EU Sees Decline in Illegal Migrant Numbers, Rise in Number of Those Ordered to Leave
In 2017, there were 37% fewer illegal migrants present in the European Union compared than the previous year, according to the latest statistics from Eurostat, the EU statistical body.
A total of 618,789 illegal migrants were registered in the EU in 2017; the decline compared with 2015, which saw the height of the migrant crisis so far, is 71%.
The top five EU member states with the highest numbers of “non-EU citizens illegally present on their territory” in 2017 were Germany with 156,710, France with 115,085, Greece with 68,110, the United Kingdom with 54,910, and Spain with 44,625.
The 2017 illegal migration figures from Eurostat are released against the backdrop of re-intensified debates over migration all over the EU, and the relative rise of populist political formations.
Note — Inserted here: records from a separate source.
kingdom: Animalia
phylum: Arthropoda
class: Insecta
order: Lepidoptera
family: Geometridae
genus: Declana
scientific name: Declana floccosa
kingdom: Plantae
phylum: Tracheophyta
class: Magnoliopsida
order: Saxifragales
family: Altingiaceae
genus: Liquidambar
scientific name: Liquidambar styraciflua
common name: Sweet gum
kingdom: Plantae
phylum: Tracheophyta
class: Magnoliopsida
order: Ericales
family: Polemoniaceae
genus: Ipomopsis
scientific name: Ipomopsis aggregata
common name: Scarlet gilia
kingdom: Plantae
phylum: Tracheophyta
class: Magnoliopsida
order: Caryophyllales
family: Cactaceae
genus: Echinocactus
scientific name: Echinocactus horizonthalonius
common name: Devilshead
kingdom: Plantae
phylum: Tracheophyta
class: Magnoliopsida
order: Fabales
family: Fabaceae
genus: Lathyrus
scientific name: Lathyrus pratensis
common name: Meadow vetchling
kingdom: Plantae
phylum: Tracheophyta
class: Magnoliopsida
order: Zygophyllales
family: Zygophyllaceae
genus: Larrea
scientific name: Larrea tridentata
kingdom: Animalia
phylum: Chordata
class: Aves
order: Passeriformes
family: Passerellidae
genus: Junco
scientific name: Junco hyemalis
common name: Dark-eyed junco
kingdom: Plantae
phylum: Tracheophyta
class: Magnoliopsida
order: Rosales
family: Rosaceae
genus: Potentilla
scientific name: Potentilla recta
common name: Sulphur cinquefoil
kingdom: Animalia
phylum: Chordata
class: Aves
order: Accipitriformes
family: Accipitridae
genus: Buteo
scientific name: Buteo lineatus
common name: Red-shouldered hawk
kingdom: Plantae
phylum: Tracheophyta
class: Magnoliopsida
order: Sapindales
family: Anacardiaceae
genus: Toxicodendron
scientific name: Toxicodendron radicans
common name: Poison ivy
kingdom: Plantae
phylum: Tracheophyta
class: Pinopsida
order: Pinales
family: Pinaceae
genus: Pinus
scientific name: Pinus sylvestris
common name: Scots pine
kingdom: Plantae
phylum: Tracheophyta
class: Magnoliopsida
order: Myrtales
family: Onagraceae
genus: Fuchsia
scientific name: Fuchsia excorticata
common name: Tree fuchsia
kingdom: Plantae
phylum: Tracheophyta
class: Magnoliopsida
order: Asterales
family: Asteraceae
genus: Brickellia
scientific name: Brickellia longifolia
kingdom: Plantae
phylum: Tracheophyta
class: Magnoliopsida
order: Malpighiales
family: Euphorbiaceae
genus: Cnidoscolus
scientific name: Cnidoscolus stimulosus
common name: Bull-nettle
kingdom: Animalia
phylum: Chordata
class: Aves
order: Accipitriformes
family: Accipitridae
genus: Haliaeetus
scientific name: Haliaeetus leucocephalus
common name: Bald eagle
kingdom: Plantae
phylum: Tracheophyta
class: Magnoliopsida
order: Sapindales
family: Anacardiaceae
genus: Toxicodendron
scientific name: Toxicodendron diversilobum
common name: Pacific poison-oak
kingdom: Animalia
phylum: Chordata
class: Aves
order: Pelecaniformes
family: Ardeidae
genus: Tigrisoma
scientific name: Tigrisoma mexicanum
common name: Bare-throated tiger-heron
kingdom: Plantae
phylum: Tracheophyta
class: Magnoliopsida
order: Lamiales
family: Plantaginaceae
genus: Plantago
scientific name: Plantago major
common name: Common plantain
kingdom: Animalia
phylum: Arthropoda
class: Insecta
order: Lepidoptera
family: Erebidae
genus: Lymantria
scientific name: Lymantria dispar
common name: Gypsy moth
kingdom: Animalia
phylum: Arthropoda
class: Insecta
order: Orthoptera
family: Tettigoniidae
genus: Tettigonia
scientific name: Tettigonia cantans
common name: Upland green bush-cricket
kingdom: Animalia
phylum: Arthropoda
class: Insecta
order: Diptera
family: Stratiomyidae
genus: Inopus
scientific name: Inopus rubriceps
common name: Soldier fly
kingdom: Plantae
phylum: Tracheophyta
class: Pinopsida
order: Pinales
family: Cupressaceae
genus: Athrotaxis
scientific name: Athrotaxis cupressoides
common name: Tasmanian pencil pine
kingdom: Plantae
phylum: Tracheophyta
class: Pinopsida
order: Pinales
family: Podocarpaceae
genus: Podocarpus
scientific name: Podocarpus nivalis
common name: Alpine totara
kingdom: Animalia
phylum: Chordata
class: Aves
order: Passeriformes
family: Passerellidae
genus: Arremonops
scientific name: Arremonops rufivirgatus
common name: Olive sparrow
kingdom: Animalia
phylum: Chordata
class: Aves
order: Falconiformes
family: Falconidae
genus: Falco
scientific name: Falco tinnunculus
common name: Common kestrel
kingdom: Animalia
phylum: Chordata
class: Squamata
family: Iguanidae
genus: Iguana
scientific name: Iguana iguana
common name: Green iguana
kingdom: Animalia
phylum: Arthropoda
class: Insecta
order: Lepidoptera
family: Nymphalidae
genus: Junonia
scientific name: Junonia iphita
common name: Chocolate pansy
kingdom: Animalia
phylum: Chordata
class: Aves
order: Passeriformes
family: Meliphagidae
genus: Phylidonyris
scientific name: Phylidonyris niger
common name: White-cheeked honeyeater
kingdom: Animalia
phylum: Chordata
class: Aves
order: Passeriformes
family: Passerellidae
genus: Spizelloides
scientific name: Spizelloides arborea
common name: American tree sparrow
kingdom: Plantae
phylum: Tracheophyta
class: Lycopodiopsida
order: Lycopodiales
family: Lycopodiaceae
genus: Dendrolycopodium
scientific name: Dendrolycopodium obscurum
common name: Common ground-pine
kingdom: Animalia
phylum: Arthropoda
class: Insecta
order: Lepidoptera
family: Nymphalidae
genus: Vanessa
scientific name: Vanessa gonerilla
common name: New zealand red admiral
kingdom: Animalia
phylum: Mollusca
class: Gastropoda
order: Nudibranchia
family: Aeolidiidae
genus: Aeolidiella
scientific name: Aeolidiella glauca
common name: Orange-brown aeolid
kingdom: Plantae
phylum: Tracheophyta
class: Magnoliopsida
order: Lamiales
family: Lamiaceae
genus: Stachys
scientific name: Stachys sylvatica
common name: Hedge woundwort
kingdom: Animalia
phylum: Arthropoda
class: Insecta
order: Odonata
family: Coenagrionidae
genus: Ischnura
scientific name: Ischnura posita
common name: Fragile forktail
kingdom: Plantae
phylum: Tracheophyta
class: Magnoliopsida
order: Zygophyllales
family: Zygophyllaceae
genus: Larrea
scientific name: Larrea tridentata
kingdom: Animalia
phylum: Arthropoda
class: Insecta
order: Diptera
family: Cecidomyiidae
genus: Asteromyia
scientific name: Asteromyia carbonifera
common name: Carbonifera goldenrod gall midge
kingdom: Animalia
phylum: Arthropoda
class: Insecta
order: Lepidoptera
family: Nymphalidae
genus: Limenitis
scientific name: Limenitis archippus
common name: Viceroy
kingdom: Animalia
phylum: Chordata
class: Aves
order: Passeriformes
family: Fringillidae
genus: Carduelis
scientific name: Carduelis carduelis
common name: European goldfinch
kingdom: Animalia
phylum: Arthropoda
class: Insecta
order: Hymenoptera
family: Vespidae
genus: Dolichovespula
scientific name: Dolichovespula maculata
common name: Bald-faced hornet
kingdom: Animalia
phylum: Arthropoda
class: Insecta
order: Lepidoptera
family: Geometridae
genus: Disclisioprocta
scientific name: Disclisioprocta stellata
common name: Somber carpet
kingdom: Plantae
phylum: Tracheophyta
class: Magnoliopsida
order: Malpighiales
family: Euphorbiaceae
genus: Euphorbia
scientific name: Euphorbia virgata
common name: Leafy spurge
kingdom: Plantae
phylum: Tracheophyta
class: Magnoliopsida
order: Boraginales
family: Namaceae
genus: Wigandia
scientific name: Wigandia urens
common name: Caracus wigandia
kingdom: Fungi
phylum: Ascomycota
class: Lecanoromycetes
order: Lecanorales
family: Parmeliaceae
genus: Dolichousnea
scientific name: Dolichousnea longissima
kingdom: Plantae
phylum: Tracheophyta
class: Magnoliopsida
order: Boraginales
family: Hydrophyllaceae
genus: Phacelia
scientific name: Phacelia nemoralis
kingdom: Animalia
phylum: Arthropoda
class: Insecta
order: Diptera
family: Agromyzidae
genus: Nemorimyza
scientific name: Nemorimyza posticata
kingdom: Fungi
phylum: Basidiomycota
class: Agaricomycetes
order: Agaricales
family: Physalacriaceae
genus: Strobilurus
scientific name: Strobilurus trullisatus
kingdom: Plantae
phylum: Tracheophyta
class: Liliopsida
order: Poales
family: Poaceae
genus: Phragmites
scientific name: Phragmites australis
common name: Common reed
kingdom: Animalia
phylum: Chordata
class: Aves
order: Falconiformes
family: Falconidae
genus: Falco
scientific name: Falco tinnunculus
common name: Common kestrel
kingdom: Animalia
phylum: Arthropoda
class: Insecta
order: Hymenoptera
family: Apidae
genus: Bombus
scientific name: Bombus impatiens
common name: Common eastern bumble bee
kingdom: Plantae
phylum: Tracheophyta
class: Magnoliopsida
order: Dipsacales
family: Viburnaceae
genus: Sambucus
While the EU saw fewer illegal migrants in 2017 compared with each of the previous two years, it also expelled a higher number of non-EU citizens than it did the year before.
A total of 516,115 non-EU citizens were ordered to leave its member states in 2017, an increase of 4.5% compared with the number of 493,785 registered in 2016.
Germany ordered the most people to leave the EU with 97,165, followed by France with 84,675, and the United Kingdom 54,910.
At the same time, however, in 2017, there was a 17% decline in the number of non-EU citizens who were returned to a third country compared with 2016.
Thus, in 2017, a total of 188,905 non-EU citizens who had been issued an order to leave the territories of an EU Member State were returned outside of the EU.
In contrast, the previous year, 2016, there had been 228 625 non-EU citizens returned to a third country.
Germany reported the largest number of non-EU citizens returned to a third country – 44 960, followed by the United Kingdom with 29 090, and Poland with 22 165.
In addition, the number of non-EU citizens who last year were refused entry to the EU at one of its external borders grew by 13% year-on-year, up to 439,000.
Spain accounted for almost half of all refusals – 203,025 out of 439,505, followed by France with 86,320, and Poland with 38,660.